A record flow of stablecoins out of the exchanges was recorded over the past week, with $2.79 billion in volume, marking by far the largest withdrawal phase in the market’s history.

Exchange liquidity falls

With all the prime collateral (BTC, ETH and stablecoins) leaving the exchanges and flowing into the peer-to-peer economy, a liquidity crisis is underway across the centralised exchanges, impacting the fluidity of trading and market making across the industry.

Indeed, data from French firm Kaiko indicates that the overall depth of the BTC-USDT pair has seen a notable decline since the collapse of the FTX platform and Alameda Research.

Figure 8: BTC-USDT pair market depth

Figure 8: BTC-USDT pair market depth


This means that for a given spot price, the amount of buy/sell orders at +/- 2% of the average price has decreased considerably, creating friction making it more difficult to settle trades.

This dynamic does not seem to be an epiphenomenon but rather a response by all marketplaces to the drop in liquidity necessary for the proper functioning of financial operations:

Figure 9: Market depth of BTC-USDT pairs for different exchanges

Figure 9: Market depth of BTC-USDT pairs for different exchanges


Finally, it seems that the state of the ether (ETH) market has also been deeply impacted by the bankruptcy of Alameda Research, which was an important liquidity provider for many decentralised protocols.
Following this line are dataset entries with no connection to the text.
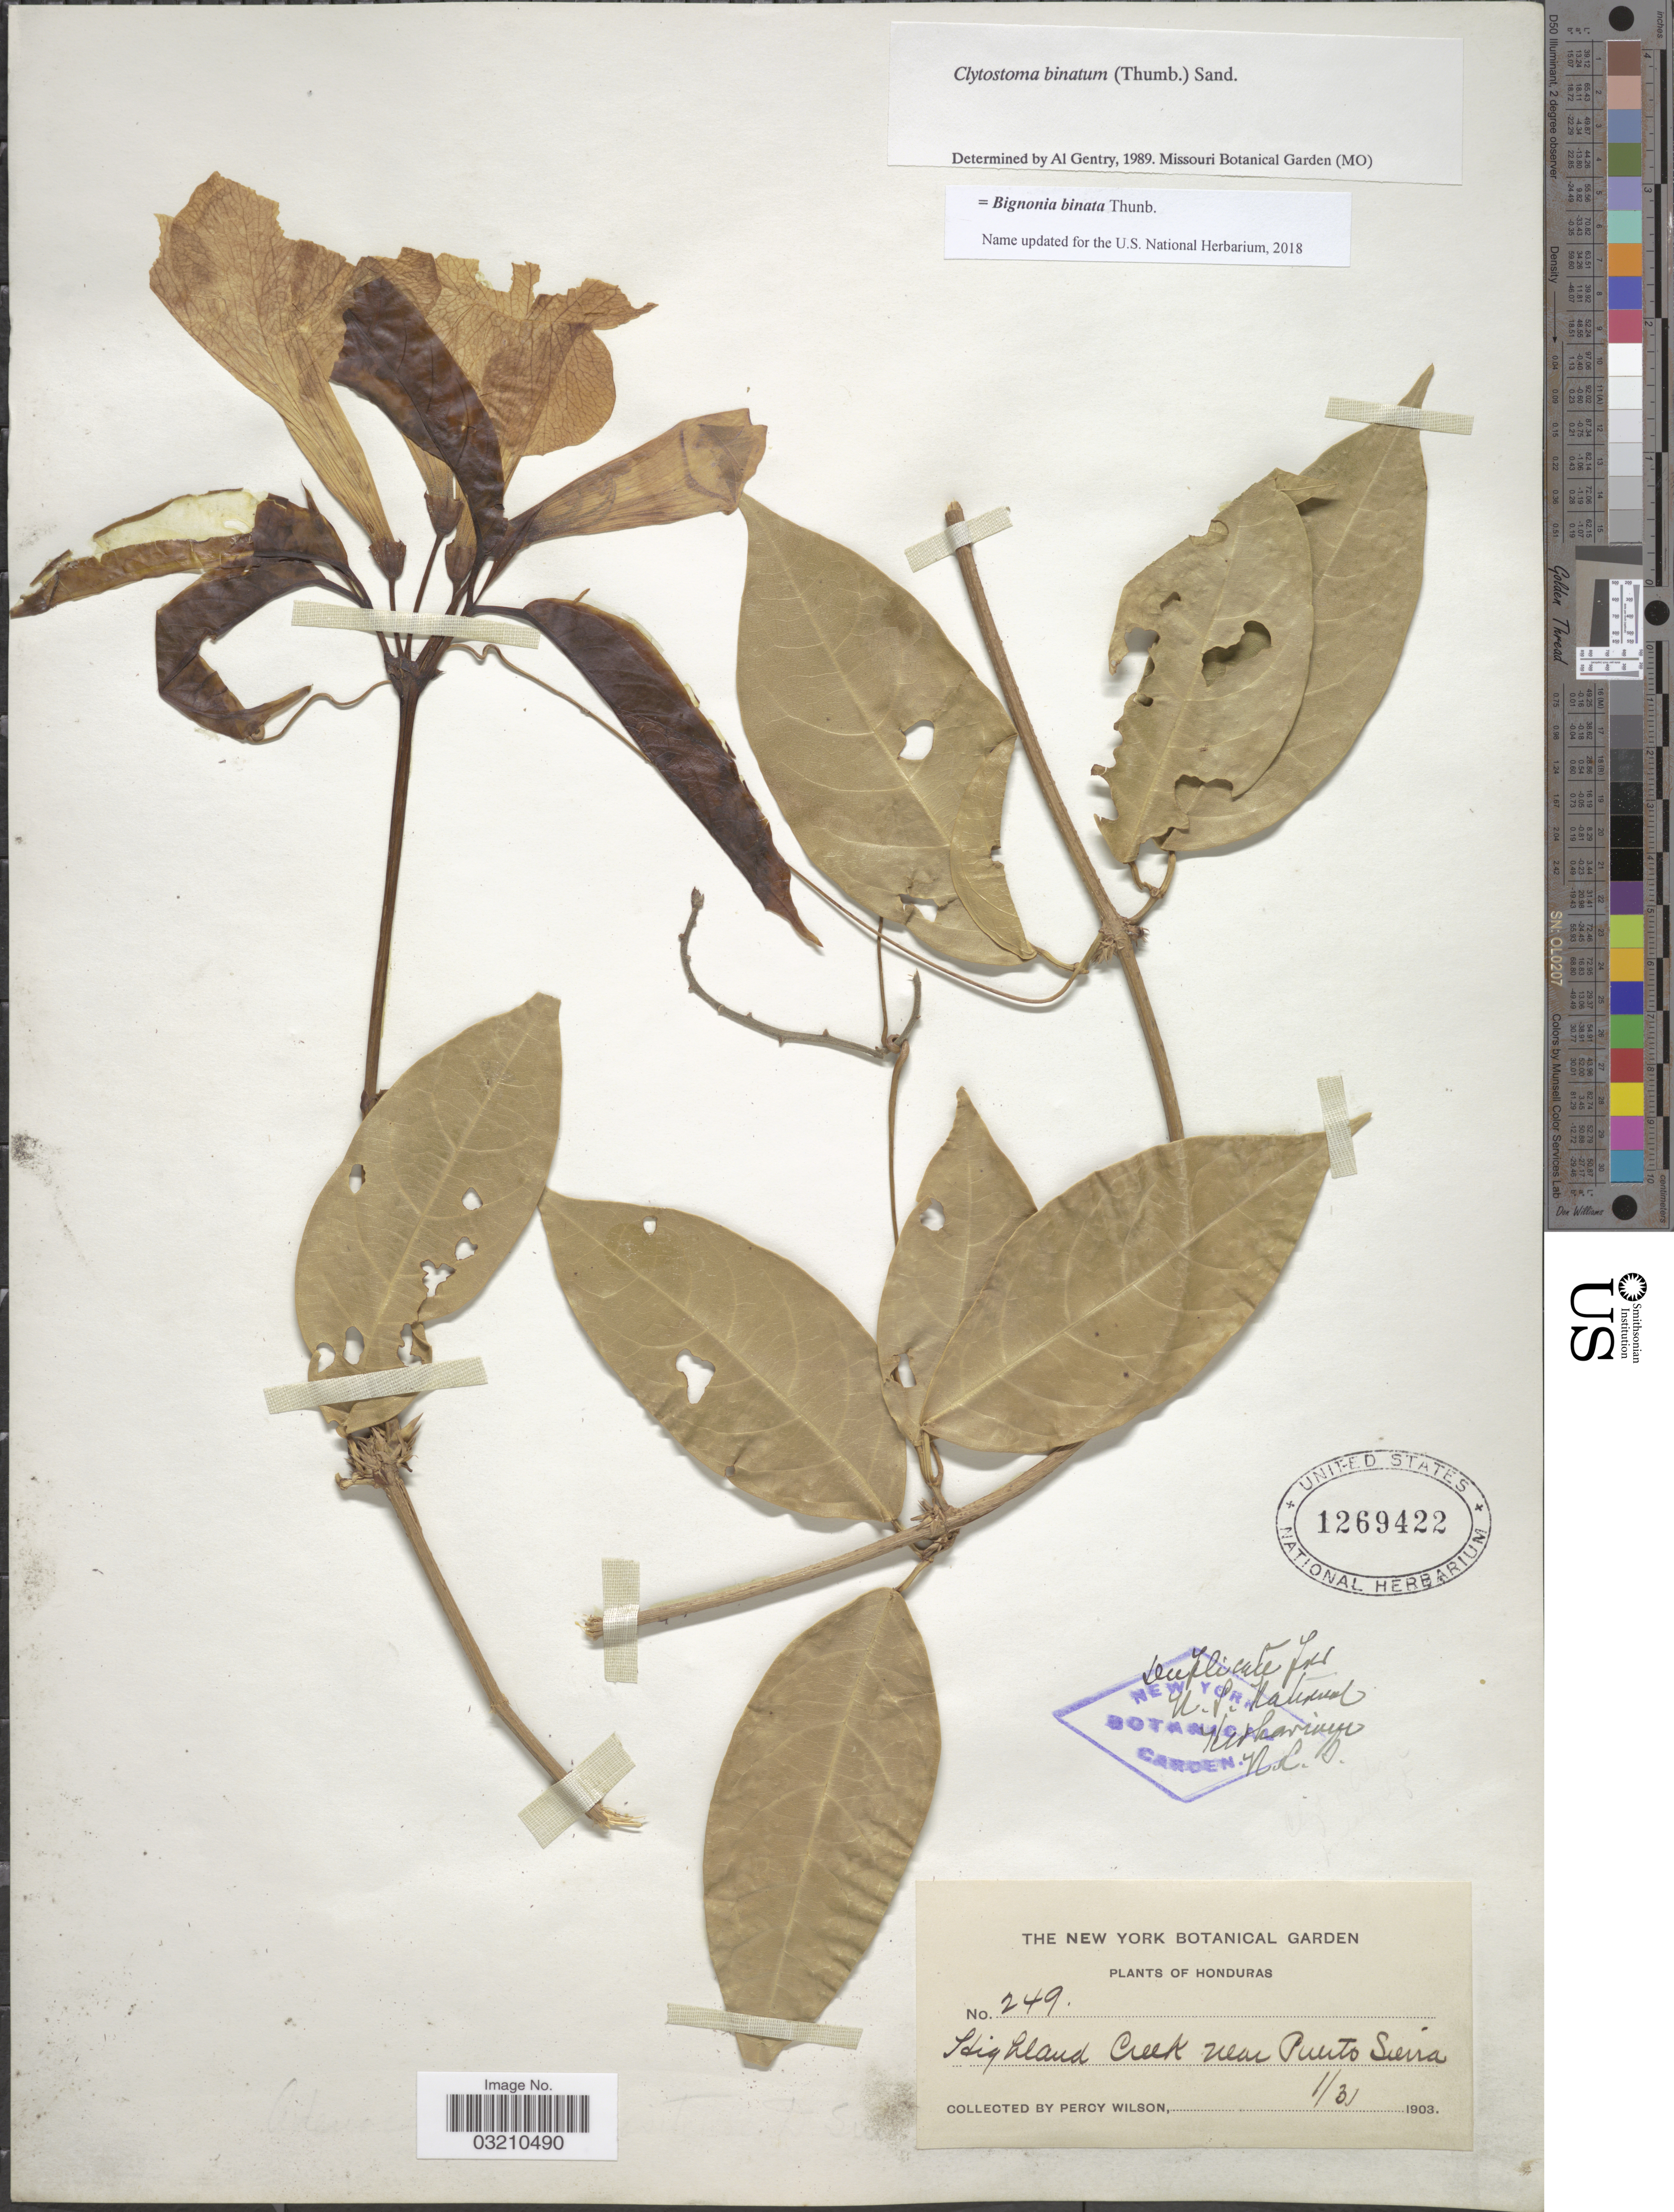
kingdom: Plantae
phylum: Tracheophyta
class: Magnoliopsida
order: Lamiales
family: Bignoniaceae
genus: Bignonia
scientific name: Bignonia binata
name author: Thunb.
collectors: P. Wilson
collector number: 249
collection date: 1903-01-31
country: Honduras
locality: Highland Creek near Puerto Sierra.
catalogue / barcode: US 1269422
Again, record withdrawals in recent weeks, as well as the difficulty faced by some market makers such as Wintermute, Amber Group and Genesis, have had the effect of reducing market liquidity, potentially temporarily, but palpably.

Figure 10: ETH-USDT pairs market depth

Figure 10: ETH-USDT pairs market depth


The after-effects of the FTX collapse are just beginning to be felt and the stability of some of the structures that were considered unshakeable show how young and developing the ecosystem still is

Summary of this on-chain analysis

In sum, this week’s data indicates that a proper capitulation has taken place following FTX’s fall, causing a multi-billion dollar loss realisation, similar in magnitude to December 2019 in terms of relative value destroyed.

In response to the distrust caused by FTX and the ongoing debt contagion, holders of bitcoins, ethers and stablecoins opted for safety through self-custody and withdrew their capital from centralised exchanges in massive numbers.

This exodus, coupled with the difficulties faced by some market makers, has resulted in a liquidity crisis across the BTC and ETH markets, which are showing tentative signs of recovery.